Thomas Jefferson DUBOSE

(Thomas DUBOSE, Thomas J. DUBOSE, Thomas Jefferson DUBOSE, Col. DUBOSE, Colonel DUBOSE).

Thomas J. Dubose

Please, before asking any question or sending any comment or criticism, read this.


Born May 10, 1902
Social security number 460-64-3419
USAF, Colonel in 1947
USAF Service number 470A

This is the Thomas J. Dubose biography on the US Air Force website as of 2017, at


Died February 24,1992

Thomas Jefferson Du Bose was born in 1902 in San Antonio, Texas. He graduated from Central High School, Oklahoma City, in 1922 and attended the University of Oklahoma from 1923 until 1924. In 1925 he entered the U.S. Military Academy and graduated from West Point June 13, 1929.

In September 1929, Second Lieutenant Du Bose entered primary flying school at March Field, Calif. He later graduated from the Advanced Flying School at Kelly Field, Texas and was transferred to the Army Air Corps March 14, 1931. He served as flight instructor at Kelly Field until June 1931 when he joined the 3rd Pursuit Squadron at Clark Field, Philippine Islands.

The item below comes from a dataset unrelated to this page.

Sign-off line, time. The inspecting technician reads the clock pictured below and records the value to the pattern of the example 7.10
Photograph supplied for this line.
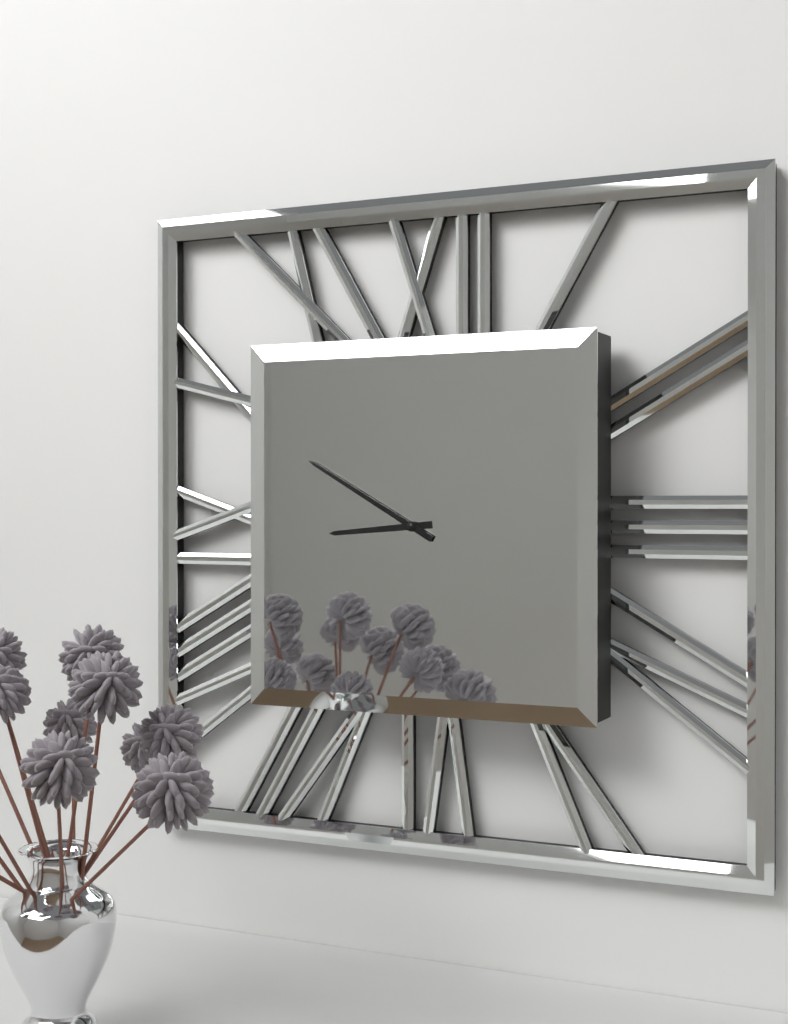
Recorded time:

In 1934 First Lieutenant Du Bose returned to Kelly Field as a flight instructor. He was later promoted in June 1939 to captain. The next year Captain Du Bose became director of training at Moffett Field, Calf., and was promoted.

Major Du Bose assumed like responsibilities as director of training at Merced, Calif. in October 1941. While serving there he was elevated to the rank of lieutenant colonel and a year later he was appointed chief of Flying Training Section at Headquarters U.S. Army Air Forces with the rank of full colonel. Colonel Du Bose served as chief of the Air Crew Training Division from March to December 1943, when he was appointed deputy to the assistant chief of air staff for training.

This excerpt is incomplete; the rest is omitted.